Now, we have normal here and that means normal for us. We raise normal animals. Our plants are normal. Summertime? It can get hot and humid, and it’s going to this summer, it’s going to get hot and humid. Hot. Plants like hot. Most of them do anyway. A key word to focus on here is humid, which means moisture. Look at that map again. The part that’s green is green for a reason, the part that’s tan, like in western Texas, is tan because it is the color of sand. I can grow food here. Read some of our older articles like, Without Food You Are Dead.

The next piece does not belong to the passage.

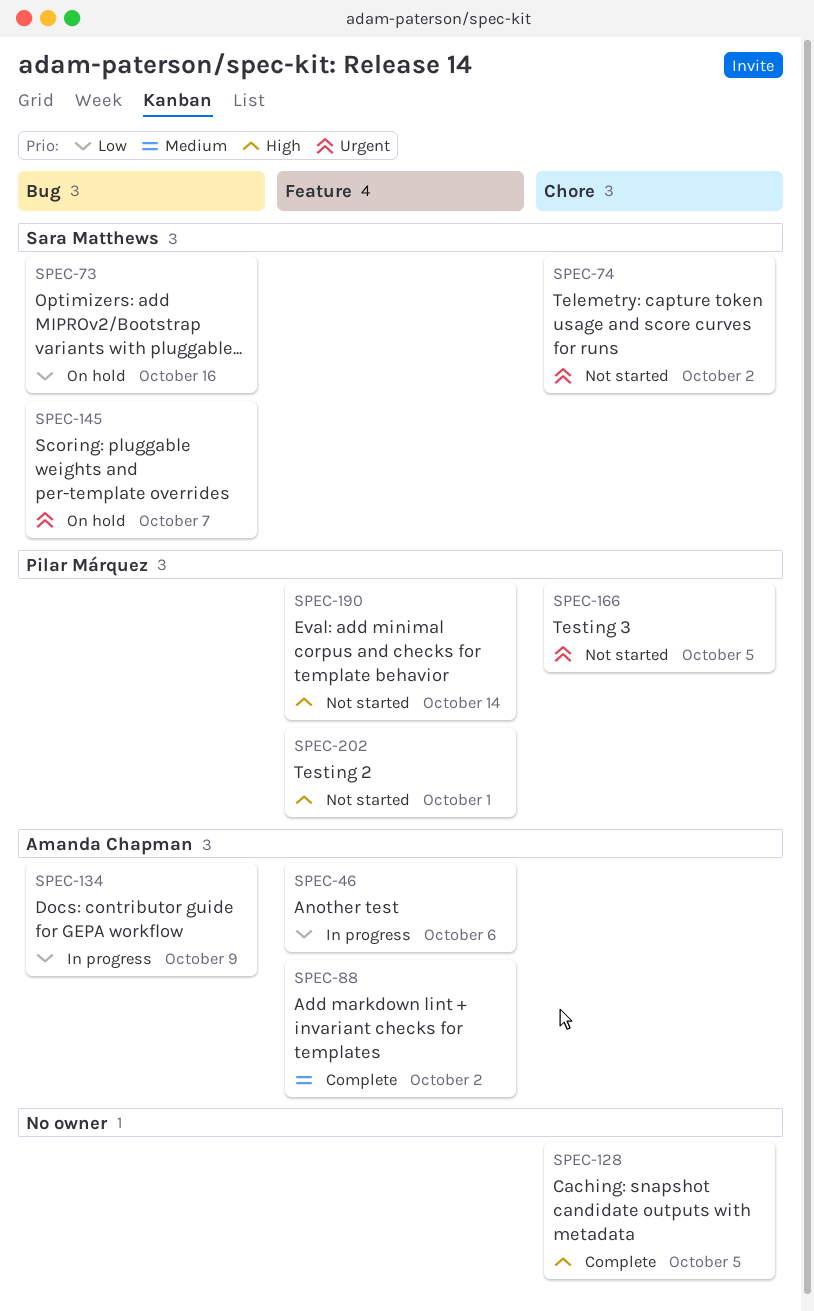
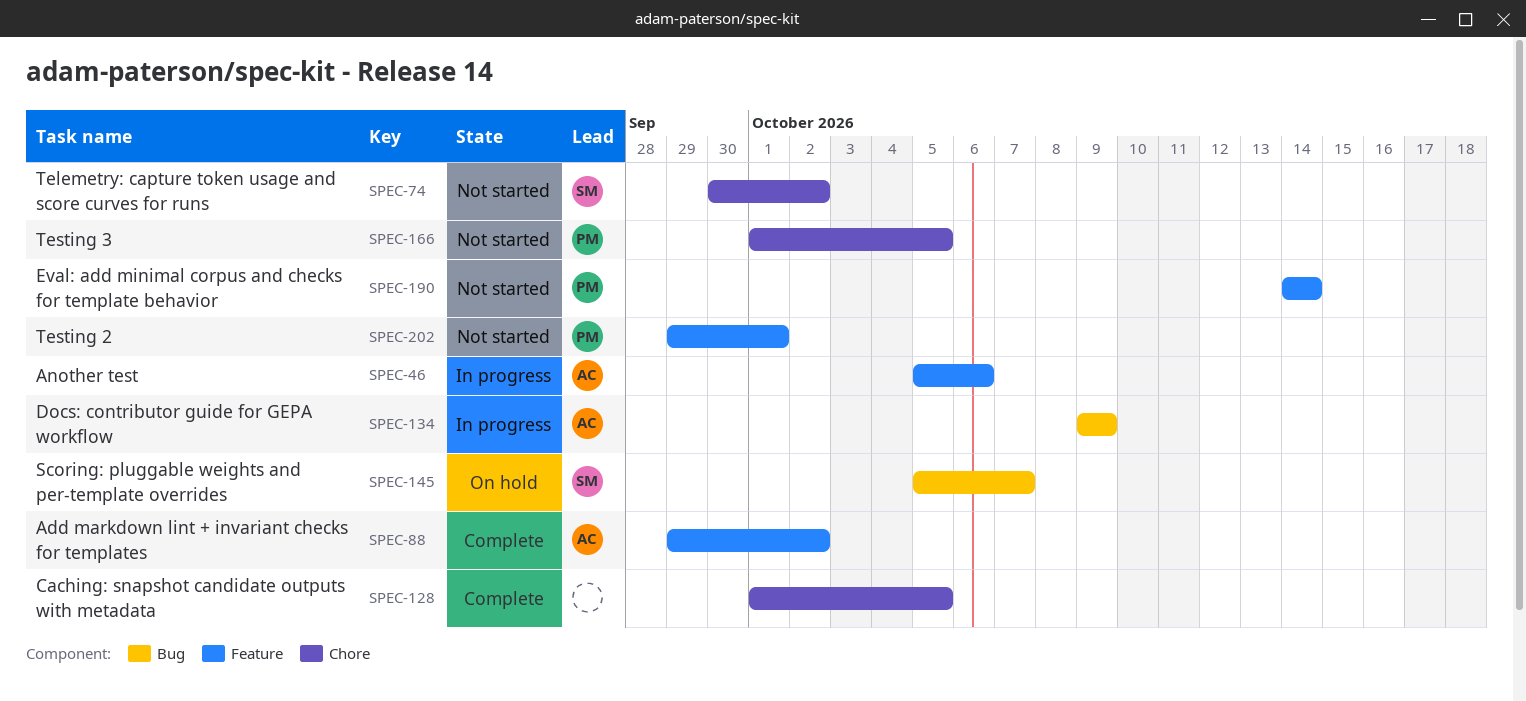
SPEC-73: present -> none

We have moisture here and without moisture, or water, you are dead. The temperatures here on the average winter, you can survive with a medium weight coat. So let’s see. Here we have food, water and survivable temperatures. This is a conservative part of the world. We do not have “water wars” here. The people in the northwest know what that means. We are conservative. We are for the most part Christian. We are patriotic Americans. If you want to live in western Oregon or Washington in that moral cesspool, you go ahead. I like living where we have more churches than bars. During deer season around here, people wear bright orange and camo, but then here we wear camo year round. We don’t give a shit what outsiders think about what we do. That’s part of why I live here.
I hope I didn’t miss any major points for the folks seeking information about why here, and hopefully I was able to answer their questions. The farther east you go from here, the more moisture content. In the last few years we’ve had quite a few people move in. It’s not unusual to see a tag around here from California or New York. I would assume these are just folks trying to escape. Most people want what is good for their families and some have the ability to relocate. Good for them. It’s a slower way of life here.

For us, we’re 60 miles away from a Sam’s Club, 25 miles away from a Wal-Mart, 6 miles away from a Dollar General and 4 miles away from a small town convenience store with gas. We’re a half mile from a wildlife refuge, about 2 miles from a national forest. We don’t get AM commercial radio, but we do get FM. I assume TV signals come through the air. We have reliable rural electricity, rural water, good well water, high speed DSL via a phone line, and we get cell phone signals with a booster. There is a hospital in a functional town about 25 miles away. If there is something I missed here, I apologize.
This is where I choose to be and these are the reasons I am here.
A bonus. There are no nuclear power plants west of me, so when the melt downs start to occur, it won’t directly affect us, just indirectly.

To be fair, we have people just like everywhere that like to participate in criminal activities. But you’ve got that everywhere.
Again, I hope I answered the questions. If you’ve got relatives that live in rural Oklahoma, I wouldn’t even consider Montana or Idaho. Give thought to it. If you’ve got young kids, then that means you’re probably young enough to harvest, process and chop eight to ten cords of wood a year. Give thought to it. They have crime there too, by the way.
One last thought here. Remember the movie Jerimiah Johnson? Remember the man that gave him his 50 caliber Hawkin? I think his name was Hatchet Jack. Have a good day.